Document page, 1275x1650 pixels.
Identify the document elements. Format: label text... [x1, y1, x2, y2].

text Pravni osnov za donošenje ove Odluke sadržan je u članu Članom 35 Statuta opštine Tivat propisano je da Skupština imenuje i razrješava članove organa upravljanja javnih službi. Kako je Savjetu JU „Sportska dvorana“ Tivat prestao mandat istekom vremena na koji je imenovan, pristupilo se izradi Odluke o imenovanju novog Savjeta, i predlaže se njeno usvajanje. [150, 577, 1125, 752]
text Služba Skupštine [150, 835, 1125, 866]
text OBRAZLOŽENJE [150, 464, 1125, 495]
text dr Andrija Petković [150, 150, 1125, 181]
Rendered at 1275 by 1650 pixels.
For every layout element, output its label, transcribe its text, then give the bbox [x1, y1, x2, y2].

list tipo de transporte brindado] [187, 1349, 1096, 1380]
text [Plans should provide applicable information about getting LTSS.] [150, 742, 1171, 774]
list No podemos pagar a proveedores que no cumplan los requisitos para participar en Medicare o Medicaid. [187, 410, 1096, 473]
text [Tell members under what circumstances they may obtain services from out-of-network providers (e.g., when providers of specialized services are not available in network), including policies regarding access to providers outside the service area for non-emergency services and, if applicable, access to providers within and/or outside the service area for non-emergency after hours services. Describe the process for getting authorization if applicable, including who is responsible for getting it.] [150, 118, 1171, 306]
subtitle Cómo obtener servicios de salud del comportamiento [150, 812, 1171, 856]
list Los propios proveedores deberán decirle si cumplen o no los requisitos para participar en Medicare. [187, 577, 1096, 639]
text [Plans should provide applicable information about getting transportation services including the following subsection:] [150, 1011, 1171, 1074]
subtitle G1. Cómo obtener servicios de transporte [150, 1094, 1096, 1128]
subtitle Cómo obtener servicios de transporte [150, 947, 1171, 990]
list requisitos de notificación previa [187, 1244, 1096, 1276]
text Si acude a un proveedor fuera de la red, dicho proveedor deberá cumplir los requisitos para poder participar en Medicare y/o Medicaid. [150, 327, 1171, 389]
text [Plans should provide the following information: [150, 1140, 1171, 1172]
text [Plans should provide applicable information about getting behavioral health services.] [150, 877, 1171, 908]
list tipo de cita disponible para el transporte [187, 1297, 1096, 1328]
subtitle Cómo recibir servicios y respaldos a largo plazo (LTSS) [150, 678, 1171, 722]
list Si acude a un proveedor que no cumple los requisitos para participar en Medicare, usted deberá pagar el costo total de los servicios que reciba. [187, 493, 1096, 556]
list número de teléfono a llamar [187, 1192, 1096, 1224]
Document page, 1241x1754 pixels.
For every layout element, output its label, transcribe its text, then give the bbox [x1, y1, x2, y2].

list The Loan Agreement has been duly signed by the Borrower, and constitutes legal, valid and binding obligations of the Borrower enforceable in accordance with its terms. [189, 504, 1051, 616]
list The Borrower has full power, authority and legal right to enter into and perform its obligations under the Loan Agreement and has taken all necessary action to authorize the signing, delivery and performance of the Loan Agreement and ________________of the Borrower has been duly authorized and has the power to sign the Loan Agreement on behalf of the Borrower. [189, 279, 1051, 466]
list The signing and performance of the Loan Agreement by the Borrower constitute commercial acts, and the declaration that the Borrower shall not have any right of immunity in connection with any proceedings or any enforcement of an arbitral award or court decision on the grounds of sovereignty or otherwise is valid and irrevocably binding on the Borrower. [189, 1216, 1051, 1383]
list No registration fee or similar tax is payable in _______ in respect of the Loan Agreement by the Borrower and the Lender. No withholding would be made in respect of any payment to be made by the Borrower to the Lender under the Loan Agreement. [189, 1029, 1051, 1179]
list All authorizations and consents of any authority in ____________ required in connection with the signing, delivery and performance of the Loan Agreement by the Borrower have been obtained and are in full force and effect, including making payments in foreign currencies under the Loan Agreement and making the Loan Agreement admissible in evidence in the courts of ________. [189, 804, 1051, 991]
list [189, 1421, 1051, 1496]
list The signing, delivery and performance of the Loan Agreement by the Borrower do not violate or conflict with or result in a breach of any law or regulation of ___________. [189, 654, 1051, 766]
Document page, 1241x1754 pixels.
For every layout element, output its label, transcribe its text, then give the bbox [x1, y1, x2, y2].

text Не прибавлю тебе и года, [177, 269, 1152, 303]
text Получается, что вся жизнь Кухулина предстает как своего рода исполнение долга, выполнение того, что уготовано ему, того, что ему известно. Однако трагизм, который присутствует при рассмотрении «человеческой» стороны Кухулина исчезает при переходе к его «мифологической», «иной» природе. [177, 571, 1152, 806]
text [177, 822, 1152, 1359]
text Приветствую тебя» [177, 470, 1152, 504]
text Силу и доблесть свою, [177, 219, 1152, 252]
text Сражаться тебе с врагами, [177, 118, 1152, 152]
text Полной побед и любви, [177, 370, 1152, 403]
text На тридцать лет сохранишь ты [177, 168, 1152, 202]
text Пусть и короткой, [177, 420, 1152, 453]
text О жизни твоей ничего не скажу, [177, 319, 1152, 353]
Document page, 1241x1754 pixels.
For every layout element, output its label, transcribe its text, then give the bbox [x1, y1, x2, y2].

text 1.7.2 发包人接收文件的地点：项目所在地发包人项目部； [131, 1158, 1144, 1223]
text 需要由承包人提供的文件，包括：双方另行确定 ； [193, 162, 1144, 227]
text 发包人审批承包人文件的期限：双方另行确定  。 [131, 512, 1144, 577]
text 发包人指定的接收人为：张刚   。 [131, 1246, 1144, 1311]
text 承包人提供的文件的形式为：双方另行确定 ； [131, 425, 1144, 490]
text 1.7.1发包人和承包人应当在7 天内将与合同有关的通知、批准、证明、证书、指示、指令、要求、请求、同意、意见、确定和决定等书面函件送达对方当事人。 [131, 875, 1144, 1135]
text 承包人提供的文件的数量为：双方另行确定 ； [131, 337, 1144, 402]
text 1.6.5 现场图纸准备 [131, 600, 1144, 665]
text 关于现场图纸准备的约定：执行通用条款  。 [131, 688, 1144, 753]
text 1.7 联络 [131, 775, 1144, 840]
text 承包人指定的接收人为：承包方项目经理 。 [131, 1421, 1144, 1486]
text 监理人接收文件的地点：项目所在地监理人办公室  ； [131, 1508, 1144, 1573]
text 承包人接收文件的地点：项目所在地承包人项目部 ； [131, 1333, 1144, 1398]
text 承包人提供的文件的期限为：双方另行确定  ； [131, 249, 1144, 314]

* * * * * * *

Work required: Search the entries for the string "obtener". Copy every line that has it.

Output:
subtitle Cómo obtener servicios de salud del comportamiento [150, 812, 1171, 856]
subtitle G1. Cómo obtener servicios de transporte [150, 1094, 1096, 1128]
subtitle Cómo obtener servicios de transporte [150, 947, 1171, 990]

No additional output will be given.